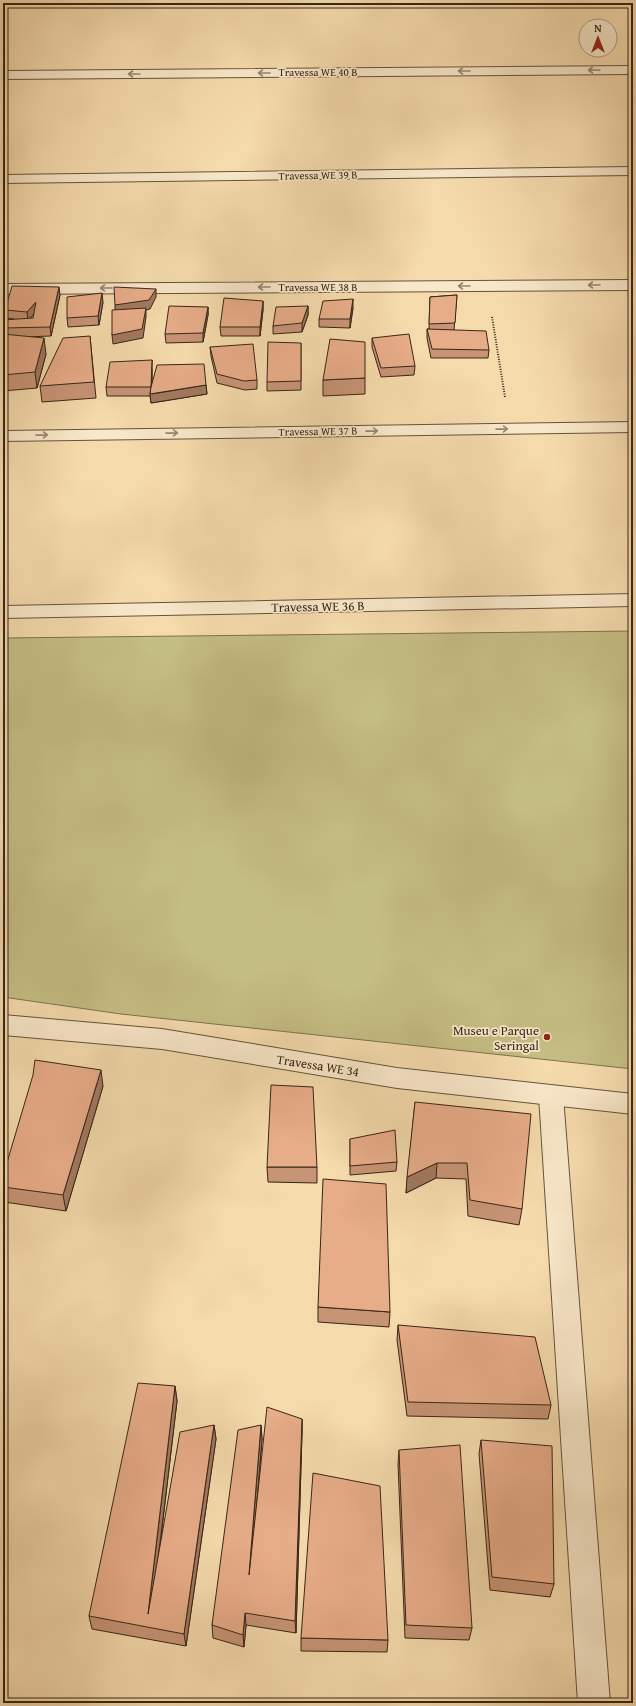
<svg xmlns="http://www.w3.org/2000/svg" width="636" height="1706" viewBox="0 0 636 1706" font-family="'Gentium Book Plus',serif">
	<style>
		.green { fill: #c4bd84; stroke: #7e724e }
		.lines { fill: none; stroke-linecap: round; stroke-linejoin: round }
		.lane-casing { stroke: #66533d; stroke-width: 2 }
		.street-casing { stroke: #66533d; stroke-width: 2 }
		.path { stroke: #372618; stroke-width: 2; stroke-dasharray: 1 1.5; stroke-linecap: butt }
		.lane { fill: #f8e7c9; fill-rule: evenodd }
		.street { fill: #f8e7c9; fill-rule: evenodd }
		.wall { fill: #c79475; stroke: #372618; fill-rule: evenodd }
		.shaded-wall { fill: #a2785f; stroke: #372618 }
		.building { fill: #e7ac88; stroke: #372618 }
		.oneway { stroke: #988670 }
		.poi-dot { fill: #8f2418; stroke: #f8e7c9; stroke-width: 1.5 }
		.labels { text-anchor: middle; stroke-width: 3.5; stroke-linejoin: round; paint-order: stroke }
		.far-street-label { font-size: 11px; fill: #372618; stroke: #f8e7c9 }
		.street-label { font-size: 13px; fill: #372618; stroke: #f8e7c9 }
		.poi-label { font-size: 13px; fill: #372618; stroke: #f8e7c9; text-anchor: end }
	</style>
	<rect width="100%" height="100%" fill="#f5daac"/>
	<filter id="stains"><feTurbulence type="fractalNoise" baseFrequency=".005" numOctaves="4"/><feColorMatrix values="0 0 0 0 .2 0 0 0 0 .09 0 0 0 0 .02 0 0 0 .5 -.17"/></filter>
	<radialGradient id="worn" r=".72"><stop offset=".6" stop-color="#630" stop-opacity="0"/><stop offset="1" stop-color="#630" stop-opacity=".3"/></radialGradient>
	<!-- green -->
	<polygon class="green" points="633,631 633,1069 121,1014 3,997 3,638"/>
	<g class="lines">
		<!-- lane casing -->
		<g class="lane-casing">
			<polygon id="lane" points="551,1086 560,1089 563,1096 610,1703 578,1703 539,1096 542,1089"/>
		</g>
		<!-- street casing -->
		<g class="street-casing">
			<g id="street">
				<polygon points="633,66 633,74 3,79 3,71"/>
				<polygon points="633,167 633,175 3,183 3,175"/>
				<polygon points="633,280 633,290 3,294 3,284"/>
				<polygon points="633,422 633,432 3,441 3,431"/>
				<polygon points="633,594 633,606 3,618 3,606"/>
				<polygon points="3,1015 162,1029 397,1068 633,1094 633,1114 397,1088 162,1049 3,1035"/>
			</g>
		</g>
		<!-- path -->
		<polyline class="path" points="492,317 505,397"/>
		<!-- lane -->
		<use href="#lane" class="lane"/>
		<!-- street -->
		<use href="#street" class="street"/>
	</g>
	<!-- wall -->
	<g class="wall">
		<path d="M60,295L51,336L25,337L46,354L37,388L3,391V320L14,319L6,318L5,310ZM34,314L33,318H30Z"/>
		<polygon points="457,295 454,330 489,350 488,358 431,358 427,338 427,329 429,329 430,297"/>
		<polygon points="263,301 263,310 260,336 221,336 220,327"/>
		<polygon points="103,302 99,325 68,327 67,318"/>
		<polygon points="308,306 308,315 302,332 273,334 273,326"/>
		<polygon points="208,307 208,315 203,342 166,343 165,334"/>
		<polygon points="353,308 350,328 319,327 319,319"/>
		<polygon points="90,336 96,398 42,402 40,386"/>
		<polygon points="372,338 415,366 414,375 381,377 372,347"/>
		<polygon points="301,343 301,390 267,391 267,382"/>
		<polygon points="210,347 257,380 257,389 245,390 217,383 211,356"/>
		<polygon points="152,369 152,384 206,385 207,394 151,403 150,396 107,396 106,387"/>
		<polygon points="365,378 365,394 323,396 323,380"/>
		<polygon points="103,1086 66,1211 4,1202 3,1200 3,1176"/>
		<polygon points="415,1102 522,1209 519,1225 468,1216 466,1179 436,1178 406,1193"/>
		<polygon points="350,1139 397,1162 396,1171 350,1175"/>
		<polygon points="267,1167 317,1167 317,1183 268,1182"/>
		<polygon points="318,1307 390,1312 389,1327 318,1322"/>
		<polygon points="398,1325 551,1405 548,1419 407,1416 397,1340"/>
		<polygon points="175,1386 177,1401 160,1546 214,1425 216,1439 186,1646 92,1629 89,1616"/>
		<polygon points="302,1419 302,1433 296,1633 246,1625 244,1647 213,1638 212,1625 261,1425 262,1439 257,1500"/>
		<polygon points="481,1440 554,1584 550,1597 490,1590 479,1454"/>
		<polygon points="399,1450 472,1628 469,1640 405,1638 398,1464"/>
		<polygon points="301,1638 388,1640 387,1652 301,1651"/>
	</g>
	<!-- shaded-wall -->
	<g class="shaded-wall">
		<polygon points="59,287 60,295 51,336 50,327"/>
		<polygon points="156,289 156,297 150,309 146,310 146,317 143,338 113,344 112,335 115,314 115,305"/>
		<polygon points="102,293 103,302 99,325 98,316"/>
		<polygon points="353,299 353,308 350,328 350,319"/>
		<polygon points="263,301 263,310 260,336 260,327"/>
		<polygon points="36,302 37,310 28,321 27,312"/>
		<polygon points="308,306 308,315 302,332 302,323"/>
		<polygon points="208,307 208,315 203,342 203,333"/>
		<polygon points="44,338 46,354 37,388 35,372"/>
		<polygon points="152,360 152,394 206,385 207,394 151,403 150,394 151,387"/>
		<polygon points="101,1070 103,1086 66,1211 63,1195"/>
		<polygon points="437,1163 436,1178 406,1193 407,1177"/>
		<polygon points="175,1386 177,1401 150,1627 148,1614"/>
		<polygon points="302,1419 302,1433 296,1633 295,1621"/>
		<polygon points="214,1425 216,1439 186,1646 184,1634"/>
		<polygon points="261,1425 262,1439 250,1588 249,1575"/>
		<polygon points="245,1613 246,1625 244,1647 243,1635"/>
	</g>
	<!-- building -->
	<g class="building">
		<polygon points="12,286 59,287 50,327 3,328 3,320 33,318 36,302 27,312 5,310"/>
		<polygon points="114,287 156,289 149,300 115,305"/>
		<polygon points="102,293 98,316 67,318 67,297"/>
		<polygon points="457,295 455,323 429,324 430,297"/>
		<polygon points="224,298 263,301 260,327 220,327"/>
		<polygon points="353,299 350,319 319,319 323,301"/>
		<polygon points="169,306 208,307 203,333 165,334"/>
		<polygon points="308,306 302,323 273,326 276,307"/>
		<polygon points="146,308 142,329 112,335 112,310"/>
		<polygon points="427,329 486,331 489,350 432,349"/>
		<polygon points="3,334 44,338 35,372 3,375"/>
		<polygon points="409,334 415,366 381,368 372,338"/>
		<polygon points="90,336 94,382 40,386 63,338"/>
		<polygon points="330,339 365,342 365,378 323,380"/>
		<polygon points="268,342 301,343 301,381 267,382"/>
		<polygon points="253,344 257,380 244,381 217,374 210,347"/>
		<polygon points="152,360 151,387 157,365 204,364 206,385 150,394 151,387 106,387 110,362"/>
		<polygon points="35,1060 101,1070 63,1195 3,1187 3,1176 33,1075"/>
		<polygon points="271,1085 313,1087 317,1167 267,1167"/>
		<polygon points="415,1102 531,1114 522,1209 470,1200 467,1163 437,1163 407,1177"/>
		<polygon points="395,1130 397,1162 350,1166 350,1139"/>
		<polygon points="323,1179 386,1184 390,1312 318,1307"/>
		<polygon points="398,1325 535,1337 551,1405 408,1402"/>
		<polygon points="138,1383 175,1386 148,1614 180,1432 214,1425 184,1634 89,1616"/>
		<polygon points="267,1407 302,1419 295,1621 245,1613 243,1635 212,1625 238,1430 261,1425 249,1575"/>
		<polygon points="481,1440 552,1446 554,1584 492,1577"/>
		<polygon points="460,1445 472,1628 406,1625 399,1450"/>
		<polygon points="313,1473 380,1486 388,1640 301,1638"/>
	</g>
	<!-- one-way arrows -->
	<defs><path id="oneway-shaft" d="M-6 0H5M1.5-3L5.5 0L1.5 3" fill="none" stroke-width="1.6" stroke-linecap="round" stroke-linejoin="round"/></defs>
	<g class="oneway">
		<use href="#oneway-shaft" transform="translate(594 70) rotate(180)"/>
		<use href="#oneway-shaft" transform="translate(464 71) rotate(180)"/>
		<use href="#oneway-shaft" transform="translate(264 73) rotate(180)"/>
		<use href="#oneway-shaft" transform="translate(134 74) rotate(180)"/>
		<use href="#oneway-shaft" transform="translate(594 285) rotate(180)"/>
		<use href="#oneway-shaft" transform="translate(464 286) rotate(180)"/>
		<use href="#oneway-shaft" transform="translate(264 287) rotate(180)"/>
		<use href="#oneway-shaft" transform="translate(106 288) rotate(180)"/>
		<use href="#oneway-shaft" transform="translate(502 429) rotate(-1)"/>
		<use href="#oneway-shaft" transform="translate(372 431) rotate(-1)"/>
		<use href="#oneway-shaft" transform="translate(172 433) rotate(-1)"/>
		<use href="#oneway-shaft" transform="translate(42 435) rotate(-1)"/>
	</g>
	<!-- markers -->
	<circle class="poi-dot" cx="547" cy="1037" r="4"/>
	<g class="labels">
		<!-- far-street labels -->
		<g class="far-street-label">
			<text x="318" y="76">Travessa WE 40 B</text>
			<text transform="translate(318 175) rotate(-1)" y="4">Travessa WE 39 B</text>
			<text x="318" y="291">Travessa WE 38 B</text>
			<text transform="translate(318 431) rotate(-1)" y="4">Travessa WE 37 B</text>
		</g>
		<!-- street labels -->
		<g class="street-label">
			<text transform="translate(318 606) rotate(-1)" y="5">Travessa WE 36 B</text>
			<text transform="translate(318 1065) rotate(9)" y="5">Travessa WE 34</text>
		</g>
		<!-- poi labels -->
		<g class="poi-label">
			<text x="539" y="1035">Museu e Parque<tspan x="539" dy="15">Seringal</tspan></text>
		</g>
	</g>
	<!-- margin -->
	<rect width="636" height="1706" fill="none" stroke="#f5daac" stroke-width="16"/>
	<rect x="4" y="4" width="628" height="1698" fill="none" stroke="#372618" stroke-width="2"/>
	<rect x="8" y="8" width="620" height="1690" fill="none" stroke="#372618"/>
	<!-- north arrow -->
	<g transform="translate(598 38)"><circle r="19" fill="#f8e7c9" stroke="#ab9a82"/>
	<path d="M0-3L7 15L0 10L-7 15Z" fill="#8f2418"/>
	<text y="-6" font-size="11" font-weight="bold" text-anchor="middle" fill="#372618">N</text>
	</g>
	<rect width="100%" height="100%" filter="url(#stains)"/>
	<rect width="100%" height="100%" fill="url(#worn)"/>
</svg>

______________________________

- [Problem to solve] Copy each line of the records that contains the word "middle".

- [Problem solution]
		.labels { text-anchor: middle; stroke-width: 3.5; stroke-linejoin: round; paint-order: stroke }
	<text y="-6" font-size="11" font-weight="bold" text-anchor="middle" fill="#372618">N</text>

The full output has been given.